TTS Server (Percy) | SanMarcSoft SOP Runbook

Overview

Percy is the text-to-speech server used by SanMarcSoft projects. It runs Qwen3-TTS for high-quality voice synthesis. It is deployed as a Docker container on the NAS (ai.matthewstevens.org).

Architecture

Model: Qwen3-TTS (large TTS model)
Runtime: Python with model inference
Deployment: Docker container on ai.matthewstevens.org
Access: Internal network only (not exposed to internet)

Voice Management

Available Voices

Percy supports multiple voice profiles.

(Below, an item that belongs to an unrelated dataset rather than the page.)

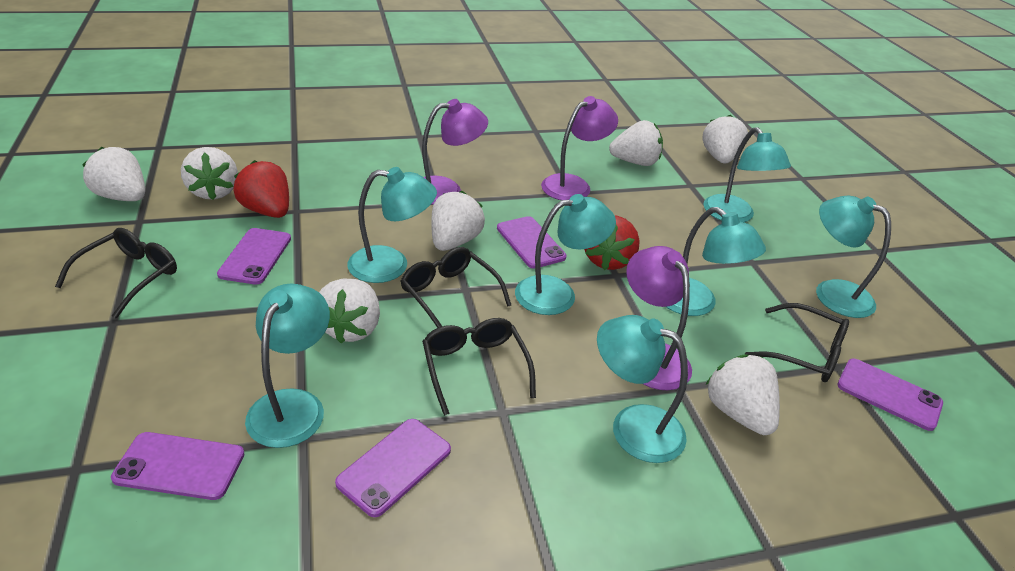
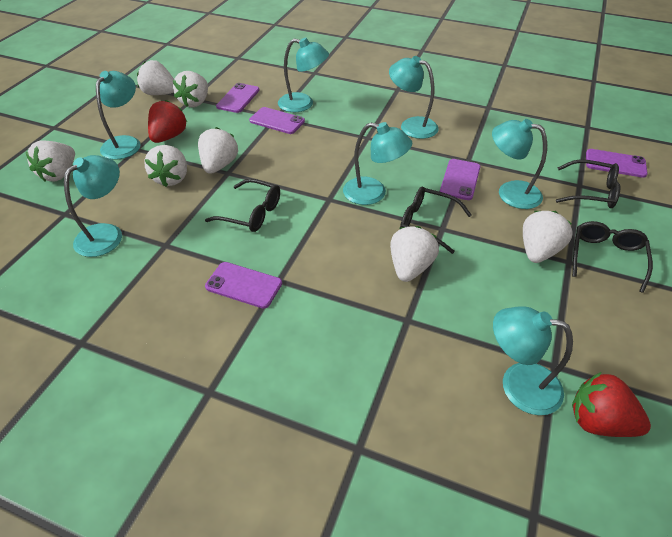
purple lamp: 3 -> 0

Each voice has a reference audio sample and configuration.

Adding a New Voice

Prepare reference audio: Record or obtain a clean audio sample (10-30 seconds, WAV format, 16kHz+)
Add to voice directory:

1
2
ssh ai
cp reference-audio.wav /path/to/percy/voices/<voice-name>/reference.wav

Update voice configuration: Add the voice profile to the configuration file with:
- Voice name
- Reference audio path
- Speaker characteristics (optional)
- Default parameters (speed, pitch)
Restart the service:

1
docker restart percy-tts

Test the new voice:

1
2
3
curl -X POST http://ai:8086/synthesize \
  -H "Content-Type: application/json" \
  -d '{"text": "Hello, this is a test.", "voice": "<voice-name>"}'

Moneypenny Integration

The Moneypenny agent uses Percy for voice synthesis. The agent image is on Docker Hub (applepublicdotcom):

1
2
# Moneypenny references Percy at the internal network address
PERCY_URL="http://ai.matthewstevens.org:8086"

Deployment

Percy runs on ai.matthewstevens.org (the build/inference server with GPU):

 1
 2
 3
 4
 5
 6
 7
 8
 9
10
ssh ai
export PATH=/usr/local/bin:/opt/homebrew/bin:$PATH

docker run -d \
  --name percy-tts \
  --restart unless-stopped \
  -p 8086:8080 \
  --gpus all \
  -v /path/to/voices:/app/voices \
  applepublicdotcom/percy-tts:latest

GPU Requirements

Qwen3-TTS requires GPU acceleration for reasonable inference speed. The ai server has the necessary GPU.

API Endpoints

Method	Path	Description
POST	`/synthesize`	Text-to-speech synthesis
GET	`/voices`	List available voices
GET	`/health`	Health check

Synthesis Request

1
2
3
4
5
6
7
8
9
curl -X POST http://ai:8086/synthesize \
  -H "Content-Type: application/json" \
  -d '{
    "text": "Hello world",
    "voice": "default",
    "speed": 1.0,
    "format": "wav"
  }' \
  -o output.wav

Troubleshooting

Slow synthesis: Check GPU utilization. If GPU is at 100%, another process may be using it.
Voice not found: Verify the voice directory exists and contains reference.wav. Restart after adding.
Container won’t start: Check GPU driver compatibility. nvidia-smi should work inside the container.
Out of memory: Qwen3-TTS is a large model. Ensure sufficient GPU VRAM is available.